Jagoan dalam film koboi, nasi bungkus di Bali. Jinggo, jenggo,… tulisan ini ada di banyak tempat di berbagai tempat di Bali. Jual nasi jenggo, begitu lengkapnya. Sekepal nasi ditemani potongan kecil ikan atau keratan daging ayam atau daging sapi, sejumput sayur, mi goreng, lalu sambal pedas yang mirip sambal bajak; dimakan sambil duduk lesehan di trotoar atau di atas kendaraan.

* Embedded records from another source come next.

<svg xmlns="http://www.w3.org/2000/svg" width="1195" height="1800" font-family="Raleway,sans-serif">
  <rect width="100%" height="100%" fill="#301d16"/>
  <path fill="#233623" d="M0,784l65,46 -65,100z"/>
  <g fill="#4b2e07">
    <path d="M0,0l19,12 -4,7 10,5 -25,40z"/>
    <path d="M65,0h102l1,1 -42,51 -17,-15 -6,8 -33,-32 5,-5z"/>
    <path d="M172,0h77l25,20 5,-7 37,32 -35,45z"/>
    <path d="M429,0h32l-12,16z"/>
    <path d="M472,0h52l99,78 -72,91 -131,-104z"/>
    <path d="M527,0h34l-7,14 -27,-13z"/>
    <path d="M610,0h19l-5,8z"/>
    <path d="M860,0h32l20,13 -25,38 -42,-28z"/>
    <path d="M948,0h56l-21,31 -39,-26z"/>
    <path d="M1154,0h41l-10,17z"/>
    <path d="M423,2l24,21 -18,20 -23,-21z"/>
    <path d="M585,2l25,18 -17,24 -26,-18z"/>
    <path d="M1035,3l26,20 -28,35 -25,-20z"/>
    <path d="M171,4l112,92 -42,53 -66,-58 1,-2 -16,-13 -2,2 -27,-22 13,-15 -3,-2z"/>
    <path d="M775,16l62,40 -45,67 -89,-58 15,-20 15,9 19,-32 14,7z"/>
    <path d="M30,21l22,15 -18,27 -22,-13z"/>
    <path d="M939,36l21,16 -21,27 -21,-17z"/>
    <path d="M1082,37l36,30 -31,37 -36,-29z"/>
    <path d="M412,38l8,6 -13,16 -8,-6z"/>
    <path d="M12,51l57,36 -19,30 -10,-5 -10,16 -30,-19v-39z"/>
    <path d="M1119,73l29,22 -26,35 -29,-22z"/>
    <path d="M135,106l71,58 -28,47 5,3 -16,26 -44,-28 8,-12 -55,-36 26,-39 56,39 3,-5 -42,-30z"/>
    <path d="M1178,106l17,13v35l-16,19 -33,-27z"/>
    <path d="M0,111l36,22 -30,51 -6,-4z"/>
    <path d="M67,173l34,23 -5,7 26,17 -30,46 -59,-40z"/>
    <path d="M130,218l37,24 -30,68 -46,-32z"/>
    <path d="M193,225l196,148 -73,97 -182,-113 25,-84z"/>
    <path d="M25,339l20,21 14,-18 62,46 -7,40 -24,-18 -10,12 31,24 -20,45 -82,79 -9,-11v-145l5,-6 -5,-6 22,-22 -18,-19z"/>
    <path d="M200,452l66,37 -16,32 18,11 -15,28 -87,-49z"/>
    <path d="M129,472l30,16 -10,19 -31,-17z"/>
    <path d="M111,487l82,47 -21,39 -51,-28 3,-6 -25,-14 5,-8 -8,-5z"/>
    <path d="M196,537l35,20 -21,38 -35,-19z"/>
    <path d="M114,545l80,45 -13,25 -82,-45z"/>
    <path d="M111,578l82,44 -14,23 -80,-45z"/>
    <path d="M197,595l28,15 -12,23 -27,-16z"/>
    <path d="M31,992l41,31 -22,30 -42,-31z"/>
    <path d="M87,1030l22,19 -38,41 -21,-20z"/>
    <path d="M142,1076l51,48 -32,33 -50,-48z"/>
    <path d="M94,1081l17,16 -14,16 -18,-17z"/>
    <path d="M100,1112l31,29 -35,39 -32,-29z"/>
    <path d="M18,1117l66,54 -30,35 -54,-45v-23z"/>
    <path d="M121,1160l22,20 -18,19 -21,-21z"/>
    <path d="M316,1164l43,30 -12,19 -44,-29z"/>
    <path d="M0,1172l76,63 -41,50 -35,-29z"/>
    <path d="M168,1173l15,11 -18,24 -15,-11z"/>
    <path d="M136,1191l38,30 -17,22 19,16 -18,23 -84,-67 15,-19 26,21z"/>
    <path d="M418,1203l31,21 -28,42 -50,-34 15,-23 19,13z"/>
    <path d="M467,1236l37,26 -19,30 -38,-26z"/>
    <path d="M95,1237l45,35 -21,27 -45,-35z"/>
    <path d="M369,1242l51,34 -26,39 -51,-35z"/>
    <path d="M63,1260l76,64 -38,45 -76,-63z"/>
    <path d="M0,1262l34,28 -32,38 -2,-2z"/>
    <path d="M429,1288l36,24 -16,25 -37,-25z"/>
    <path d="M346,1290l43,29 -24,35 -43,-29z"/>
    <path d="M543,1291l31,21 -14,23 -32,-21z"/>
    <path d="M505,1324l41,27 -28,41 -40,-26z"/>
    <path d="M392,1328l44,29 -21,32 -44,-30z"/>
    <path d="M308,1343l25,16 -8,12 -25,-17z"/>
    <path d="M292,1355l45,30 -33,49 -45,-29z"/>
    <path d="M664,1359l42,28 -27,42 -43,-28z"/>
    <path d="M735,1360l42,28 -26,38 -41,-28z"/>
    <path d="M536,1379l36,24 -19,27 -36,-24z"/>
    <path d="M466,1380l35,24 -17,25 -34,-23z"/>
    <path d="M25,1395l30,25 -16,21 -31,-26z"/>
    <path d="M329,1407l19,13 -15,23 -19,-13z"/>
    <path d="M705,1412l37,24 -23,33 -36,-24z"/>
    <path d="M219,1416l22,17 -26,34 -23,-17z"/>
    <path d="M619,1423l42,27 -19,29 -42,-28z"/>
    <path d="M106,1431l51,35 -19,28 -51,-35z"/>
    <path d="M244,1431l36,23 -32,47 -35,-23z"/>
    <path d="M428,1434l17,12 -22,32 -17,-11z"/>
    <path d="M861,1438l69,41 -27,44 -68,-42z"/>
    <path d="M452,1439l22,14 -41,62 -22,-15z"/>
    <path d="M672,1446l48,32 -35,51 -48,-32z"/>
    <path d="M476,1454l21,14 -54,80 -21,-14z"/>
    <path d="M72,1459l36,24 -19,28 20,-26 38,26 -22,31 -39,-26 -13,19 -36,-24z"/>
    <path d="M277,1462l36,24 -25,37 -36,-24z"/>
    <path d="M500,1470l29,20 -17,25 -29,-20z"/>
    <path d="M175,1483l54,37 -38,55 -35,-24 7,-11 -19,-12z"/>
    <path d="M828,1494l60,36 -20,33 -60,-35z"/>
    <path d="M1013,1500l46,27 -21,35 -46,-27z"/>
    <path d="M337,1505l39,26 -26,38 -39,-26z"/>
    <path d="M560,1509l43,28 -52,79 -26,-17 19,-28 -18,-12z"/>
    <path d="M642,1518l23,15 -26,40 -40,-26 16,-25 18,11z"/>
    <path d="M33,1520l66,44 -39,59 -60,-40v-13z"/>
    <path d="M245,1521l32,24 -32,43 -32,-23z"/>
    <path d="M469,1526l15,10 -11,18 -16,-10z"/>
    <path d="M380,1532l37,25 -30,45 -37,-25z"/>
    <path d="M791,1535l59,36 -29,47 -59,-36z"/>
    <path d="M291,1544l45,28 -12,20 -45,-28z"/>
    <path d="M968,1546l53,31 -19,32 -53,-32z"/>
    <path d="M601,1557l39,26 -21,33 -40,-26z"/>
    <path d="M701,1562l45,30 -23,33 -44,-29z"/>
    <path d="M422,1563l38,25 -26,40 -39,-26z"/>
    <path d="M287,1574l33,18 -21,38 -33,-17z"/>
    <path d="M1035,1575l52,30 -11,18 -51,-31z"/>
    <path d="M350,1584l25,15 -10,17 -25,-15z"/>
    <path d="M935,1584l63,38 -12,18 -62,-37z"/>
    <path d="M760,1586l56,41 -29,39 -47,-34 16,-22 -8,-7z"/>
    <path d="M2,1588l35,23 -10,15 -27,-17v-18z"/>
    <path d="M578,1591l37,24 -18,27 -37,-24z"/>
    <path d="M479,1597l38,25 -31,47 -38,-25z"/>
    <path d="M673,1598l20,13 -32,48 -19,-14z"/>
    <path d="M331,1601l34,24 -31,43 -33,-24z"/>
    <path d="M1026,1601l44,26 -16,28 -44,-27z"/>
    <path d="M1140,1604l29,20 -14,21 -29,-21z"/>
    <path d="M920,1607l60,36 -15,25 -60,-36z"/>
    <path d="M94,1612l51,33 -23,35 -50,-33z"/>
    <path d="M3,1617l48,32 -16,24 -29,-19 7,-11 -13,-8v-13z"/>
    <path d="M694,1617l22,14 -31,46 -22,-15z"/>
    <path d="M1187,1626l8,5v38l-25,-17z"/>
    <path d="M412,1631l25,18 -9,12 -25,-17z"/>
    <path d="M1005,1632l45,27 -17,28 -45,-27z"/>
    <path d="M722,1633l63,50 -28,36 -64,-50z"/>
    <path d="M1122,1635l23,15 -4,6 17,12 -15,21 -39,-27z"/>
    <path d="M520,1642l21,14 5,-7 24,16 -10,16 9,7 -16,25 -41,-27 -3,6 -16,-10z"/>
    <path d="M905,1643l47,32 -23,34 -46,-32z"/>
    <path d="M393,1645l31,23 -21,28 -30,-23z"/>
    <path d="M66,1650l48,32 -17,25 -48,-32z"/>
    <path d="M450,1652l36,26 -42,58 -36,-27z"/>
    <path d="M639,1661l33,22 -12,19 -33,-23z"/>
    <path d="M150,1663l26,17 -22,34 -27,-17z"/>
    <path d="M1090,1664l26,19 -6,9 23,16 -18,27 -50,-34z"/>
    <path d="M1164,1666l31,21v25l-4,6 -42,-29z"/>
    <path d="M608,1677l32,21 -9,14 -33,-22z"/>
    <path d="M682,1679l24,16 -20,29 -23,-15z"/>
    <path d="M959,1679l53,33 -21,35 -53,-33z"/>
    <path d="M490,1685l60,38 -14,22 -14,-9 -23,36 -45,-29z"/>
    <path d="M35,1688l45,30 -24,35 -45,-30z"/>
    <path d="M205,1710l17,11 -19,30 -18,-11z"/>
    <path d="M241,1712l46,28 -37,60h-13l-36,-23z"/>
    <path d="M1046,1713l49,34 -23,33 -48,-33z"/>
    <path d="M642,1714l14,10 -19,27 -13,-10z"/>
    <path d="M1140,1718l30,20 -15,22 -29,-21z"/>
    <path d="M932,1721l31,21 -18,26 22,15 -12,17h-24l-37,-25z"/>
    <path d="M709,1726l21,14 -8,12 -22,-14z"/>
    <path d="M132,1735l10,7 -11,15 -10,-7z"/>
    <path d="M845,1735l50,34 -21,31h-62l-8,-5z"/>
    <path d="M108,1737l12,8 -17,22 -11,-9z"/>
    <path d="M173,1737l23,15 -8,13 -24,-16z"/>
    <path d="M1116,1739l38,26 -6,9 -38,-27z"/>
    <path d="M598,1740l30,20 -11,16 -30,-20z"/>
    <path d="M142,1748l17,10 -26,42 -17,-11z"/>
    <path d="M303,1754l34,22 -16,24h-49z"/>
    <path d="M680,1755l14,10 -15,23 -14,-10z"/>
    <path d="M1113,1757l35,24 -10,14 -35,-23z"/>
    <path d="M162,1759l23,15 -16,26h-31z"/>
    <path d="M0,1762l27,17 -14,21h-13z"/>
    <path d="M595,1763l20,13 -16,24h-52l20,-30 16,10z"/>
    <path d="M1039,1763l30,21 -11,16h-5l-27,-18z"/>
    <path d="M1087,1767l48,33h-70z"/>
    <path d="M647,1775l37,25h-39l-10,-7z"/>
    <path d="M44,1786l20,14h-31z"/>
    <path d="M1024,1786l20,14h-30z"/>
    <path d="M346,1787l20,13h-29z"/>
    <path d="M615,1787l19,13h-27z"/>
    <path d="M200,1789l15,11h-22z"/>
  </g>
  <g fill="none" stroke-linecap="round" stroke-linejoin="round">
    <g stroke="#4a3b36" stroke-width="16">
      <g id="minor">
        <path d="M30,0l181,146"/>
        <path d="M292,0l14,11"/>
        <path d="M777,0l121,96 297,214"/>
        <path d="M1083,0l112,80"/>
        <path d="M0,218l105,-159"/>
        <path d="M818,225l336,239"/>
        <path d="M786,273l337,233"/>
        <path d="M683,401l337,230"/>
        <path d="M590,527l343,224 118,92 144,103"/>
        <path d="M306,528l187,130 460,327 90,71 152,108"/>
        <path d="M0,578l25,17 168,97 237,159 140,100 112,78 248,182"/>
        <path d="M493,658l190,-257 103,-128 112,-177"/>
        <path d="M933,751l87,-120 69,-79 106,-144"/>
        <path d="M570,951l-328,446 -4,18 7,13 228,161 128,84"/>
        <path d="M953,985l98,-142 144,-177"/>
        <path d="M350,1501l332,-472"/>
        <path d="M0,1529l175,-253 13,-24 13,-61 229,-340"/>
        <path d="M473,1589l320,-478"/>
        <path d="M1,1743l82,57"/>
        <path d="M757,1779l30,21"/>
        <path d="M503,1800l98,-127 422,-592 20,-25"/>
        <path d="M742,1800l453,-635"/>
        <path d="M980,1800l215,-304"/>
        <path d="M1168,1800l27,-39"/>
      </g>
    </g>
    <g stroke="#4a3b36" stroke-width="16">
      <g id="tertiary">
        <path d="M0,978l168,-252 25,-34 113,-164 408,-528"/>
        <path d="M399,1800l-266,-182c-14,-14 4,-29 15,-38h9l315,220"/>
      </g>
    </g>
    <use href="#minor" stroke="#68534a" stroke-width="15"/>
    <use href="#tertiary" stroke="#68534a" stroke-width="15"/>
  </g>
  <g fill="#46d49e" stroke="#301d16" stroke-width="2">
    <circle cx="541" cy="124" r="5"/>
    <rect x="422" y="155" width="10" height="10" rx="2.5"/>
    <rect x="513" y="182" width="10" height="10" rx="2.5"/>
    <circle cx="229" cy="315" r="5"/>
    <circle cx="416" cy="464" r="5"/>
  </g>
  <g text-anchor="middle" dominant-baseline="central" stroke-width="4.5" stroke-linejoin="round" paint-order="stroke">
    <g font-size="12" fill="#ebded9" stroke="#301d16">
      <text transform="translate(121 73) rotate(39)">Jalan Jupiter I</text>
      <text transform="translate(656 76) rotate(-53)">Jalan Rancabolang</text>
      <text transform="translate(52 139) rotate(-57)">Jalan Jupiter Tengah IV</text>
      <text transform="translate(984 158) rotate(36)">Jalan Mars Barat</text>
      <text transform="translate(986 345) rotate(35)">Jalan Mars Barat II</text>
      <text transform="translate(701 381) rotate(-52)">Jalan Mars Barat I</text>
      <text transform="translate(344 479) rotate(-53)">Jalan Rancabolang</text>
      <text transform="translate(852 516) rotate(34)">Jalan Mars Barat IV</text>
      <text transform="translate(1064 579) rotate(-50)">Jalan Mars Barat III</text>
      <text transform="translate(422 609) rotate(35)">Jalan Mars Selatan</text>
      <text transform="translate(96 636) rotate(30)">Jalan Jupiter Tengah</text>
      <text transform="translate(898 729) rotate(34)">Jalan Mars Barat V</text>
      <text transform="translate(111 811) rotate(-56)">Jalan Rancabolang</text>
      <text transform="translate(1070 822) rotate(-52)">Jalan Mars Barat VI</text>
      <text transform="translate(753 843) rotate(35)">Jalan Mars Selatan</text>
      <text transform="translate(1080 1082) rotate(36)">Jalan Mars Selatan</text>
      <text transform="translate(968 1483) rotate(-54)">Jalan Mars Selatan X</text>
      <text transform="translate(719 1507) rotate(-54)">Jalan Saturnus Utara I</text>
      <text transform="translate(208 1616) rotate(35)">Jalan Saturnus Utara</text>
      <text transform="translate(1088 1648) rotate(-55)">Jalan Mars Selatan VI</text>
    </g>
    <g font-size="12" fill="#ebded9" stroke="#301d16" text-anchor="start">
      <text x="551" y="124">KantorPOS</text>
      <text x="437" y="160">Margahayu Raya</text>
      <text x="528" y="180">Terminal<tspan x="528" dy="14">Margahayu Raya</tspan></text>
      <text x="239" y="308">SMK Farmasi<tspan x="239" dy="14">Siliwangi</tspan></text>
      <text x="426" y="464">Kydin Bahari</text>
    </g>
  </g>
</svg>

Makanan ini bisa dibandingkan dengan ‘nasi kucing’ atau ‘sego sadukan’ (sego sadukan artinya nasi setendang), sebungkus nasi yang habis dalam satu kali tendangan. Nah, nasi kucing Bali alias nasi jenggo ternama di Denpasar ada di jalan Thamrin, juga di depan pasar Kumbasari. Di tempat-tempat itu, sejak matahari terbenam orang duduk di trotoar dan berderet bercengkerama sambil menikmati makanan. Itu bukan berarti bahwa nasi jenggo cuma ada di sana, makanan ini praktis muncul di semua jalan utama di Denpasar.
Ada yang mengatakan bahwa nama jenggo berasal dari jigo atau cenggo, seribu limaratus. Tapi penjelasan untuk nama ini tidak cukup memuaskan, bisalah dibilang sangat meragukan, karena makanan ini sudah bernama begitu waktu harganya masih jauh di bawah seribu. Namanya nasi jenggo ketika berharga dua ratus limapuluh rupiah di awal 1980-an, namanya jenggo juga ketika berharga lima ratus atau seribu.
Nasi jenggo pertama kali muncul di sekitar daerah Suci, tempat yang sangat ternama di Denpasar sebelum tahun 1980-an. Maklumlah di tempat ini ada sebuah terminal angkutan kota, yang ramai dengan bemo, angkot dan minibus penumpang bahkan dokar. Tempat ini terletak di ujung jalan Sumatra, cabang dari jalan Gajah Mada yang merupakan pusat belanja utama. Belum lagi jalan Hasanuddin yang merupakan pusat jual beli perhiasan di Denpasar. Jadi, dijamin ramai.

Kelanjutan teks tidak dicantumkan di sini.